Task description >> Output every record verbatim, and omit each picture.

- Opening Delimiter -

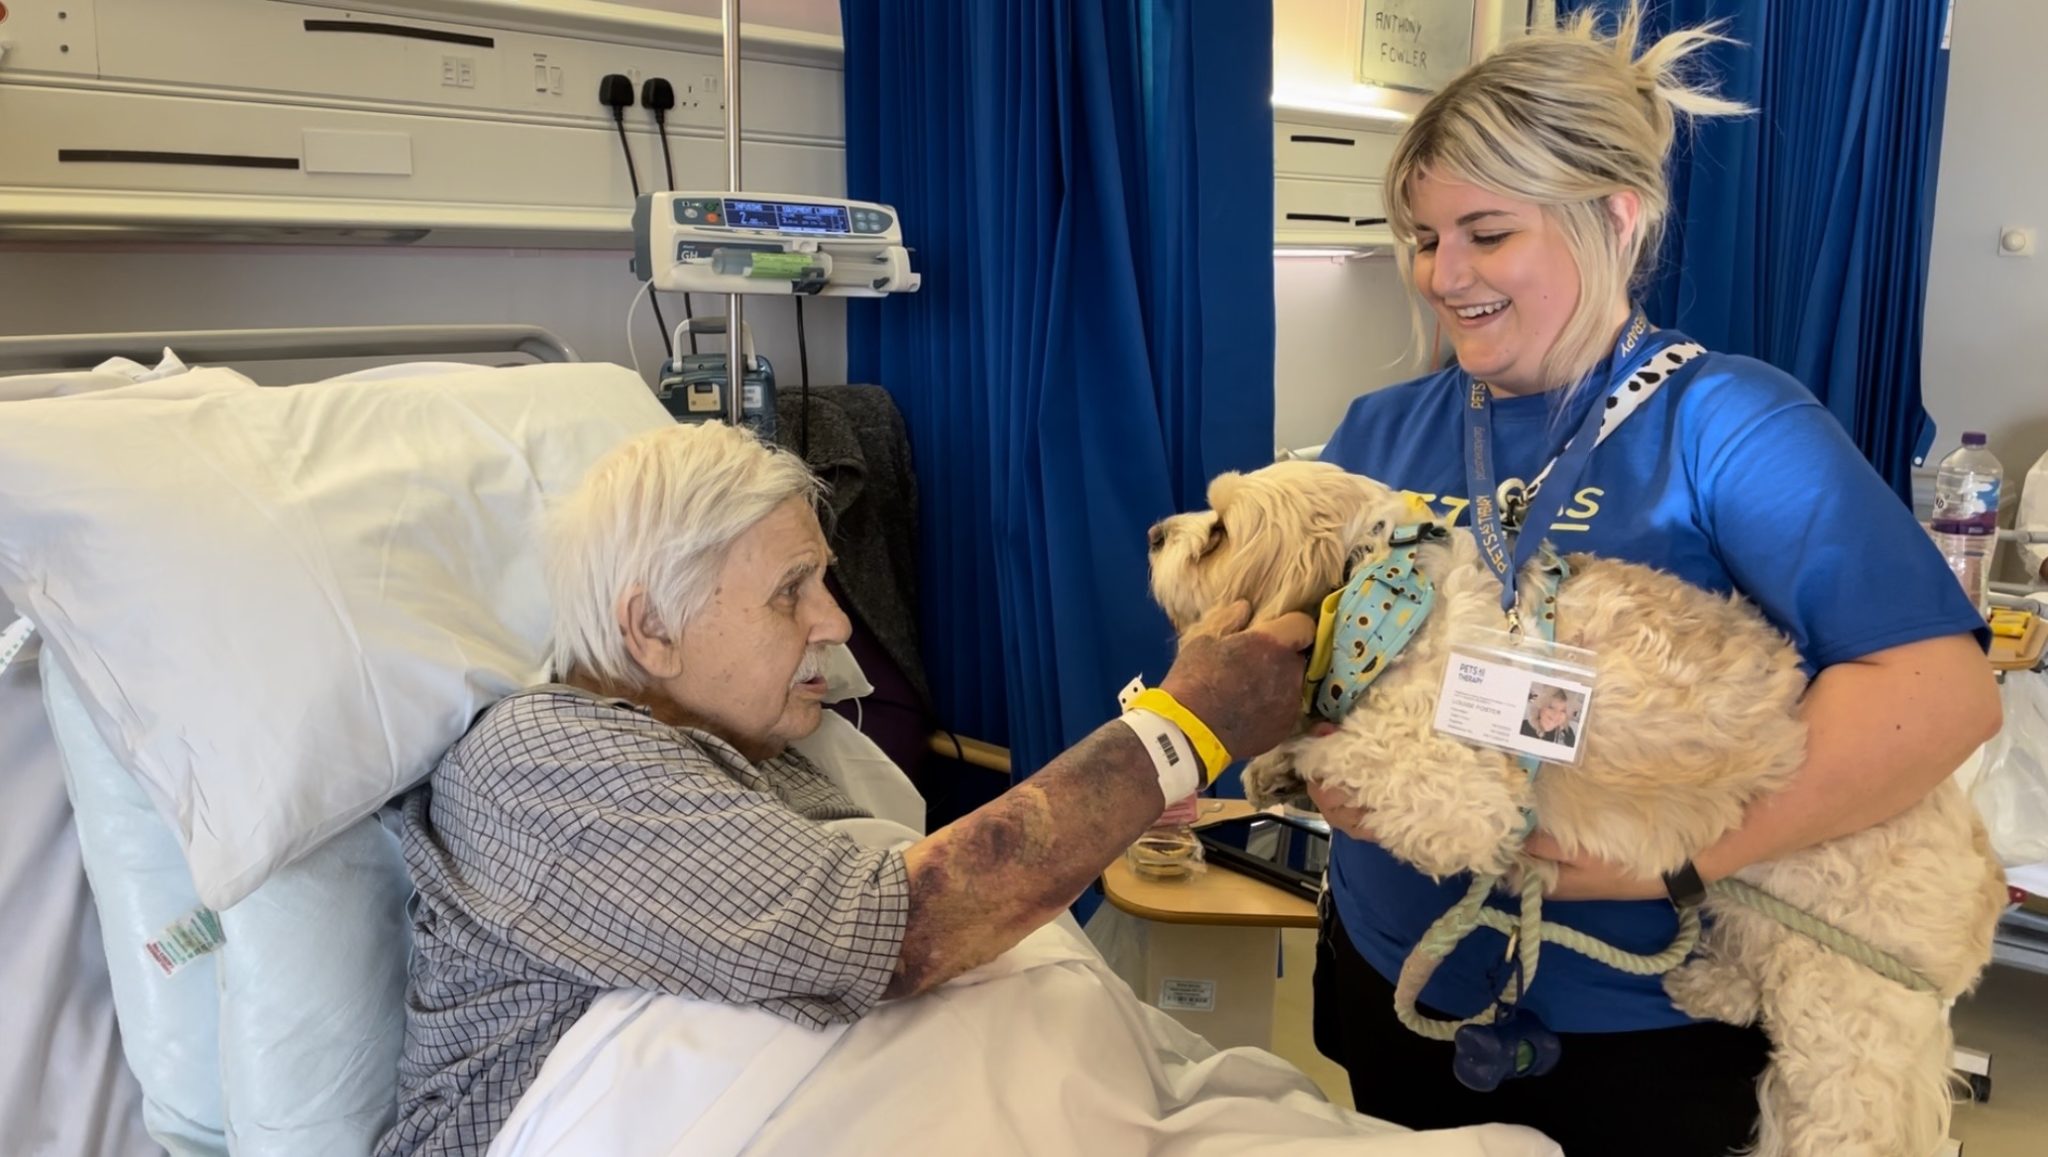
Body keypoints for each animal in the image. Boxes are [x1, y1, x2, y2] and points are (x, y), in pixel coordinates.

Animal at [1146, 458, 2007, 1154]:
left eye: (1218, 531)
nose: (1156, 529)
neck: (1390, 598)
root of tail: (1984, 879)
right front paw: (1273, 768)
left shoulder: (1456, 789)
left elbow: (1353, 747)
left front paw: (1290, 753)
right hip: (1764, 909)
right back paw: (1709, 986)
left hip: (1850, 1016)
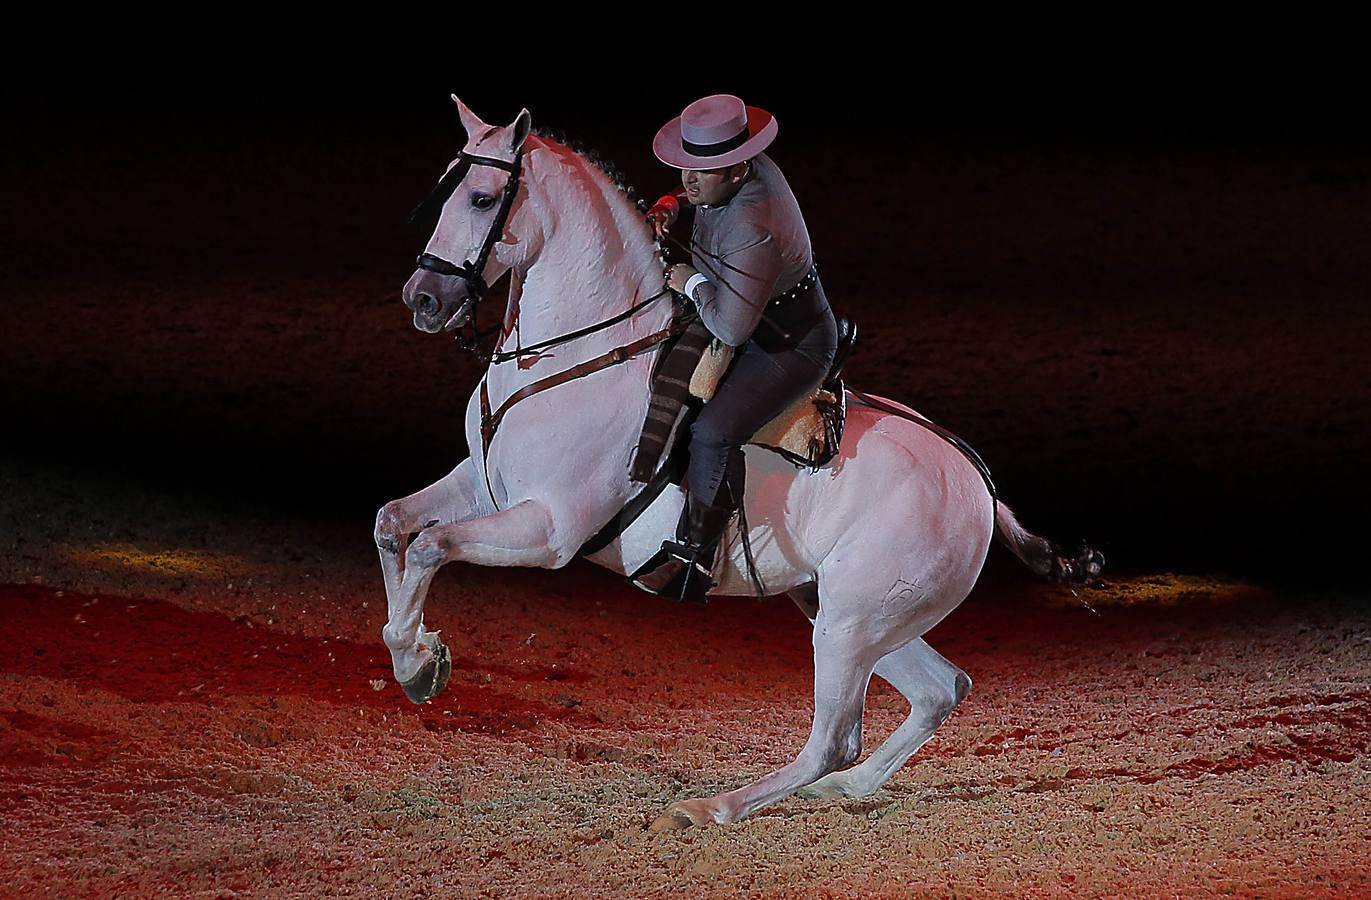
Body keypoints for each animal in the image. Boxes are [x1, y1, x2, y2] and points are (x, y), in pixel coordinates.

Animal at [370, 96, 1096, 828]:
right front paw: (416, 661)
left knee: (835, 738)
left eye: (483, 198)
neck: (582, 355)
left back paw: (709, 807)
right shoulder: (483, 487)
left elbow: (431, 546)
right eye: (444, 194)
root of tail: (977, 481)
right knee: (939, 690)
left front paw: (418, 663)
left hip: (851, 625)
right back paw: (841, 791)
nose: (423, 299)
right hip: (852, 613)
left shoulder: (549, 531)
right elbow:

- Closing Delimiter -

Exercise output >>
Body keypoints for each animal in the image. Boxes are [x1, y1, x2, y2] and points are (x, y), in pixel coordinates.

Animal at [1146, 458, 2007, 1154]:
left eye: (1218, 531)
nose: (1156, 529)
neck: (1390, 598)
root of tail: (1984, 879)
right front paw: (1273, 768)
left shoulder: (1456, 789)
left elbow: (1353, 747)
left front paw: (1290, 753)
right hip: (1764, 909)
right back paw: (1709, 986)
left hip: (1850, 1016)
Body keypoints for each animal in the image. Boxes are [x1, y1, x2, y2] and points are (x, y), in pixel coordinates.

Animal at [370, 96, 1096, 828]:
right front paw: (416, 661)
left knee: (835, 738)
left eye: (483, 198)
neck: (582, 355)
left back paw: (709, 807)
right shoulder: (483, 487)
left elbow: (431, 546)
right eye: (444, 194)
root of tail: (977, 481)
right knee: (939, 690)
left front paw: (418, 663)
left hip: (851, 625)
right back paw: (841, 791)
nose: (423, 299)
right hip: (852, 613)
left shoulder: (549, 531)
right elbow:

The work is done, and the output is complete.